From *Tensorflow*:

**word2vec** is not a singular algorithm, rather, it is a family of model architectures and optimizations that can be used to learn word embeddings from large datasets. Embeddings learned through word2vec have proven to be successful on a variety of downstream natural language processing tasks.

Representations of words:

- **Bag-of-words**: predicts a word given the neighboring context
- **Skip-gram**: predicts the neighboring context of a word, given the word itself
    - **Loss** would be the propability of all words in dictionary to be in the *conext*, with huge dictionaries, this would pose a problem
    - So noise contrastive estimation (**NCE**) loss is used as an efficient approximation for a full **softmax**
        - NCE uses **Negative Sampling**

From *Tensorflow*:

A negative sample is defined as a (`target_word`, `context_word`) pair such that the `context_word` does not appear in the `window_size` neighborhood of the `target_word`.

In [1]:
import io
import re
import string
import tqdm

import numpy as np

import tensorflow as tf
from tensorflow.keras import layers

In [2]:
SEED = 42
AUTOTUNE = tf.data.AUTOTUNE

# Tokenize and Vectorize

In [3]:
# tokenize
sentence = "The wide road shimmered in the hot sun"
tokens = list(sentence.lower().split())
print(len(tokens))

8


In [4]:
# create vocab
vocab, index = {}, 1  # start indexing from 1
vocab['<pad>'] = 0  # add a padding token
for token in tokens:
  if token not in vocab:
    vocab[token] = index
    index += 1
vocab_size = len(vocab)
print(vocab)

{'<pad>': 0, 'the': 1, 'wide': 2, 'road': 3, 'shimmered': 4, 'in': 5, 'hot': 6, 'sun': 7}


In [5]:
# inverse vocab, to use numerical indexes
inverse_vocab = {index: token for token, index in vocab.items()}
print(inverse_vocab)

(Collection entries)
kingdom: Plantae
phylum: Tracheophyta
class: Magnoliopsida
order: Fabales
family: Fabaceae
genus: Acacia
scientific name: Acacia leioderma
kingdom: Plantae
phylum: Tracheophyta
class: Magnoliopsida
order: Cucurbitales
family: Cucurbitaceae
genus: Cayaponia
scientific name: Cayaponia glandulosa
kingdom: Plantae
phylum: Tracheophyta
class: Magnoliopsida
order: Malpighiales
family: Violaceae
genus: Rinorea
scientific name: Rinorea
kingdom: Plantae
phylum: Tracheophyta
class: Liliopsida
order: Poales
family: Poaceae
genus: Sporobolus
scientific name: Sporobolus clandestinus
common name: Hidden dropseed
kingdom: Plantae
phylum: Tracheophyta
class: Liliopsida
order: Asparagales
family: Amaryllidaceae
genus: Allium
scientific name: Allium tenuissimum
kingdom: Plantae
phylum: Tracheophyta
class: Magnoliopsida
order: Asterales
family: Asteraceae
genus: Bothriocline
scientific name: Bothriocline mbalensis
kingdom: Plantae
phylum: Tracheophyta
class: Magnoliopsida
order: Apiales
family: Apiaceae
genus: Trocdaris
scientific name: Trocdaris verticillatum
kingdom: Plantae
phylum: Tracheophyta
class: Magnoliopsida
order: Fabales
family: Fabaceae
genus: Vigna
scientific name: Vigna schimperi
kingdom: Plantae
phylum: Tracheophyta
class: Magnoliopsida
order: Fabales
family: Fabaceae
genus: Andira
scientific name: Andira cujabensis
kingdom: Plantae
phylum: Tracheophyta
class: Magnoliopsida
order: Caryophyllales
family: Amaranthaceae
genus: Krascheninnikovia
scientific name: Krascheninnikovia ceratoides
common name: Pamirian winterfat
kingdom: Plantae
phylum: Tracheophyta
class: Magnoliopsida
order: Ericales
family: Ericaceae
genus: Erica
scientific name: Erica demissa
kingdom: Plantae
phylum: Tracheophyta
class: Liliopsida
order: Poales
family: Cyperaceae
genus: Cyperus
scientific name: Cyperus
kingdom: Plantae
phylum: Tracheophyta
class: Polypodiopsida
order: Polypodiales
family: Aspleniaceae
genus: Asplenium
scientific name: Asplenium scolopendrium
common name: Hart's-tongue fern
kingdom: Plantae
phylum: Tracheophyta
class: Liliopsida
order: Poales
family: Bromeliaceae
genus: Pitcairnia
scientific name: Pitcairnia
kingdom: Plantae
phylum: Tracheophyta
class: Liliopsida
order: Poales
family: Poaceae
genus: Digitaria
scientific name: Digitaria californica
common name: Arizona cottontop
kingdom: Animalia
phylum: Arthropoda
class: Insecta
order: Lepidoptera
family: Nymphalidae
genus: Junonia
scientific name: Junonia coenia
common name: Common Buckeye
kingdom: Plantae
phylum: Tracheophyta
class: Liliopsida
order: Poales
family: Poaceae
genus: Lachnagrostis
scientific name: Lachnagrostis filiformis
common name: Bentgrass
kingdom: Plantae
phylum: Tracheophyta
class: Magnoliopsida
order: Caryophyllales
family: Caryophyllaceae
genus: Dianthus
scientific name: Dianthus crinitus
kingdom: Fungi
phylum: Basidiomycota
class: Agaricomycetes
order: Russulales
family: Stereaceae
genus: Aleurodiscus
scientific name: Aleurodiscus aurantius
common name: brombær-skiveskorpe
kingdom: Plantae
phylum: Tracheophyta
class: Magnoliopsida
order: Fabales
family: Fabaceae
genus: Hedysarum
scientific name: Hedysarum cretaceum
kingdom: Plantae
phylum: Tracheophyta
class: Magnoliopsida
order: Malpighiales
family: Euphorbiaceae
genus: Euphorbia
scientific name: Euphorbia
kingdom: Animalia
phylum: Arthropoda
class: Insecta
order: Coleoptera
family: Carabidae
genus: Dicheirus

* _Stated goal 1_
According to the word2vec notes, what does the skip-gram approach predict?
* _Stated goal 2_
Continue the word2vec notes from their last line.

* _Response 1_
It predicts the neighboring context of a word, given the word itself.

* _Response 2_
{0: '<pad>', 1: 'the', 2: 'wide', 3: 'road', 4: 'shimmered', 5: 'in', 6: 'hot', 7: 'sun'}


In [6]:
# vectorize
example_sequence = [vocab[word] for word in tokens]
print(example_sequence)

[1, 2, 3, 4, 5, 1, 6, 7]


# Skip-grams

In [7]:
window_size = 2

positive_skip_grams, _ = tf.keras.preprocessing.sequence.skipgrams(
      example_sequence,
      vocabulary_size=vocab_size,
      window_size=window_size,
      negative_samples=0
)
print(len(positive_skip_grams))

26


In [8]:
# positive sampling
for target, context in positive_skip_grams[:5]:
  print(f"({target}, {context}): ({inverse_vocab[target]}, {inverse_vocab[context]})")

(1, 7): (the, sun)
(7, 6): (sun, hot)
(4, 3): (shimmered, road)
(3, 4): (road, shimmered)
(1, 3): (the, road)


In [9]:
# negative sampling
target_word, context_word = positive_skip_grams[0]

num_ns = 4 # Set the number of negative samples per positive context

context_class = tf.reshape(tf.constant(context_word, dtype="int64"), (1, 1))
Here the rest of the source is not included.